▸ Requirement
Could you lay out the text lines from all of the items below as a single numbered list, skipping any blank lines and leaving out the pictures?
Start of Dataset
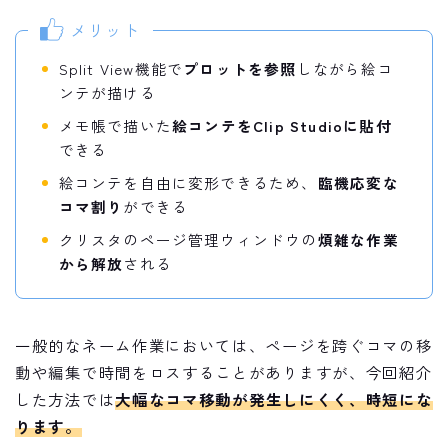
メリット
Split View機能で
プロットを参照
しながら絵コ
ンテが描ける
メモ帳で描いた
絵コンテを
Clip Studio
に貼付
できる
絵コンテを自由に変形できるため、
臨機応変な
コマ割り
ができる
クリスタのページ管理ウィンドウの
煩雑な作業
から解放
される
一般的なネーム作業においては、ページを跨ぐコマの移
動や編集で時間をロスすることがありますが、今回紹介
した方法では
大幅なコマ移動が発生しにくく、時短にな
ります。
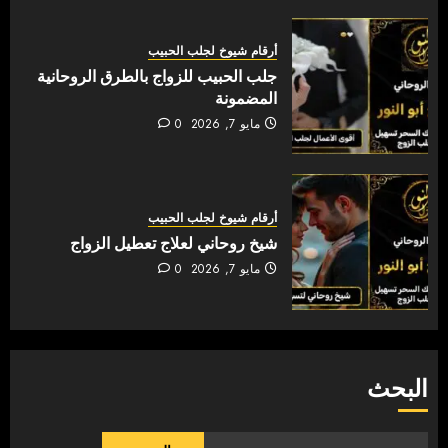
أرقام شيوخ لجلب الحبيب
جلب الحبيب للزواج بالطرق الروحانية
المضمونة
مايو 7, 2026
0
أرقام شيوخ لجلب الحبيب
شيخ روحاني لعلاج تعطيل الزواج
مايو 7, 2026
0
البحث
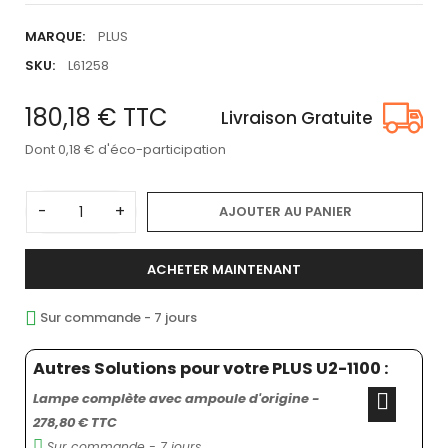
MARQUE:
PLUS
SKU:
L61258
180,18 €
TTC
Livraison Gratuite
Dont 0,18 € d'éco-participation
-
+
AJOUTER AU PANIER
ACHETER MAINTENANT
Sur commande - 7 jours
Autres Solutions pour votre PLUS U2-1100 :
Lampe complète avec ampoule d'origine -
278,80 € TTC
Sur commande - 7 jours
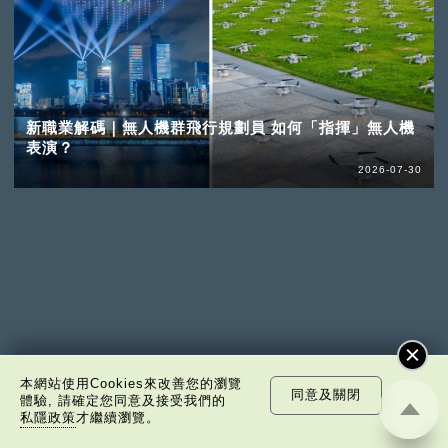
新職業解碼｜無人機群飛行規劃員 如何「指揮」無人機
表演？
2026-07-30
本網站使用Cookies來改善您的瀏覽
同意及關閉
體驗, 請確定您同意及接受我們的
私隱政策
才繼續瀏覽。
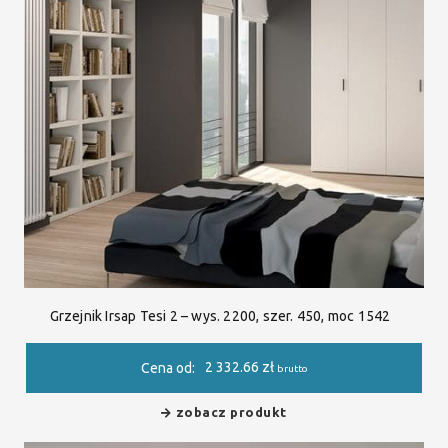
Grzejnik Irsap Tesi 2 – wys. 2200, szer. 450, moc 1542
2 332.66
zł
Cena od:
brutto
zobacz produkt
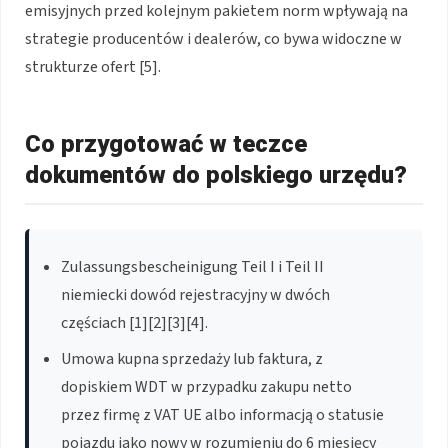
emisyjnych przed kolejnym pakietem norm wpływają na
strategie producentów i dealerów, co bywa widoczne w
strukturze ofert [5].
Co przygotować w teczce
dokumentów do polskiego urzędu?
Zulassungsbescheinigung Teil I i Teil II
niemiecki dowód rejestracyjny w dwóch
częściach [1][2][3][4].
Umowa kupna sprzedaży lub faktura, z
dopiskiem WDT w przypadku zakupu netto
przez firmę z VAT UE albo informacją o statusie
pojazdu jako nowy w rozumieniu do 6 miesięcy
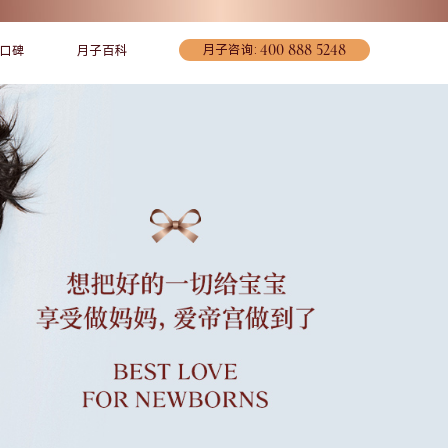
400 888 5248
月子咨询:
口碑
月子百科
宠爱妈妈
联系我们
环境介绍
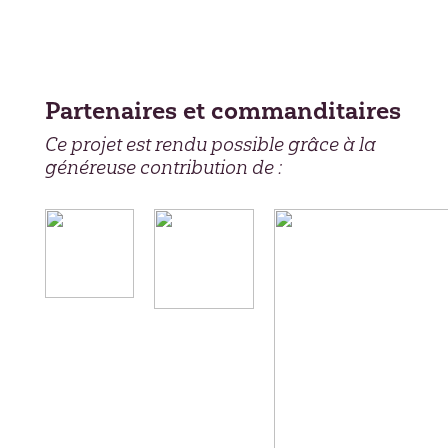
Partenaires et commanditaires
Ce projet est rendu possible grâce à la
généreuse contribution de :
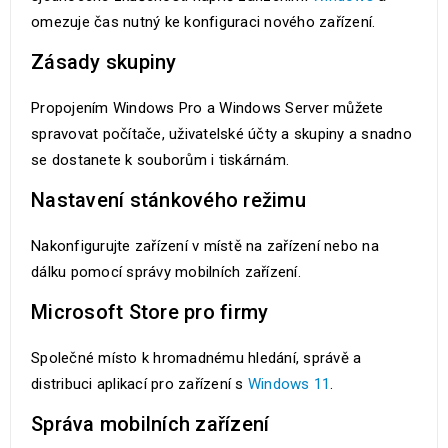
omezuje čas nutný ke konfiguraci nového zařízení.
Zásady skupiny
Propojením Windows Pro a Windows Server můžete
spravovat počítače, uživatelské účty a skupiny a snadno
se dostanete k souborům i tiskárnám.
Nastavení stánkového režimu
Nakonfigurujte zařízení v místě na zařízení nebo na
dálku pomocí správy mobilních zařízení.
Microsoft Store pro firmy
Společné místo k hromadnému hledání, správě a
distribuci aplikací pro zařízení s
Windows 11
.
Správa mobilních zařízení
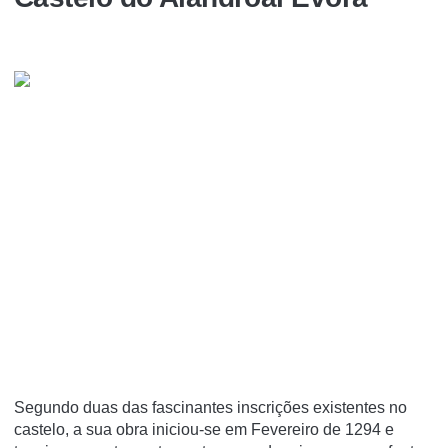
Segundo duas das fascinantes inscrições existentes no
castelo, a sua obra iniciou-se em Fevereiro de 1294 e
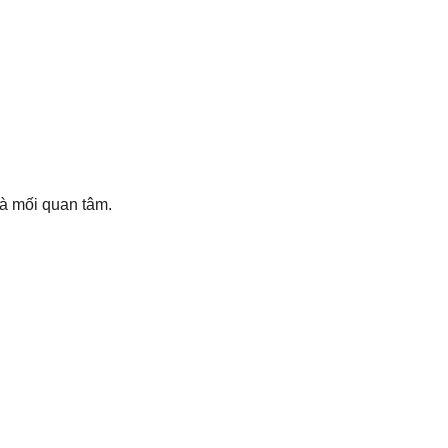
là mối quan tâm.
End of Dataset
▸ Written answer
1. メリット
2. Split View機能で
3. プロットを参照
4. しながら絵コ
5. ンテが描ける
6. メモ帳で描いた
7. 絵コンテを
8. Clip Studio
9. に貼付
10. できる
11. 絵コンテを自由に変形できるため、
12. 臨機応変な
13. コマ割り
14. ができる
15. クリスタのページ管理ウィンドウの
16. 煩雑な作業
17. から解放
18. される
19. 一般的なネーム作業においては、ページを跨ぐコマの移
20. 動や編集で時間をロスすることがありますが、今回紹介
21. した方法では
22. 大幅なコマ移動が発生しにくく、時短にな
23. ります。
24. أرقام شيوخ لجلب الحبيب
25. جلب الحبيب للزواج بالطرق الروحانية
26. المضمونة
27. مايو 7, 2026
28. 0
29. أرقام شيوخ لجلب الحبيب
30. شيخ روحاني لعلاج تعطيل الزواج
31. مايو 7, 2026
32. 0
33. البحث
34. MARQUE:
35. PLUS
36. SKU:
37. L61258
38. 180,18 €
39. TTC
40. Livraison Gratuite
41. Dont 0,18 € d'éco-participation
42. -
43. +
44. AJOUTER AU PANIER
45. ACHETER MAINTENANT
46. Sur commande - 7 jours
47. Autres Solutions pour votre PLUS U2-1100 :
48. Lampe complète avec ampoule d'origine -
49. 278,80 € TTC
50. Sur commande - 7 jours
51. 新職業解碼｜無人機群飛行規劃員 如何「指揮」無人機
52. 表演？
53. 2026-07-30
54. 本網站使用Cookies來改善您的瀏覽
55. 同意及關閉
56. 體驗, 請確定您同意及接受我們的
57. 私隱政策
58. 才繼續瀏覽。
59. Grzejnik Irsap Tesi 2 – wys. 2200, szer. 450, moc 1542
60. 2 332.66
61. zł
62. Cena od:
63. brutto
64. zobacz produkt
65. emisyjnych przed kolejnym pakietem norm wpływają na
66. strategie producentów i dealerów, co bywa widoczne w
67. strukturze ofert [5].
68. Co przygotować w teczce
69. dokumentów do polskiego urzędu?
70. Zulassungsbescheinigung Teil I i Teil II
71. niemiecki dowód rejestracyjny w dwóch
72. częściach [1][2][3][4].
73. Umowa kupna sprzedaży lub faktura, z
74. dopiskiem WDT w przypadku zakupu netto
75. przez firmę z VAT UE albo informacją o statusie
76. pojazdu jako nowy w rozumieniu do 6 miesięcy
77. 400 888 5248
78. 月子咨询:
79. 口碑
80. 月子百科
81. 宠爱妈妈
82. 联系我们
83. 环境介绍
84. Partenaires et commanditaires
85. Ce projet est rendu possible grâce à la
86. généreuse contribution de :
87. omezuje čas nutný ke konfiguraci nového zařízení.
88. Zásady skupiny
89. Propojením Windows Pro a Windows Server můžete
90. spravovat počítače, uživatelské účty a skupiny a snadno
91. se dostanete k souborům i tiskárnám.
92. Nastavení stánkového režimu
93. Nakonfigurujte zařízení v místě na zařízení nebo na
94. dálku pomocí správy mobilních zařízení.
95. Microsoft Store pro firmy
96. Společné místo k hromadnému hledání, správě a
97. distribuci aplikací pro zařízení s
98. Windows 11
99. .
100. Správa mobilních zařízení
101. Segundo duas das fascinantes inscrições existentes no
102. castelo, a sua obra iniciou-se em Fevereiro de 1294 e
103. là mối quan tâm.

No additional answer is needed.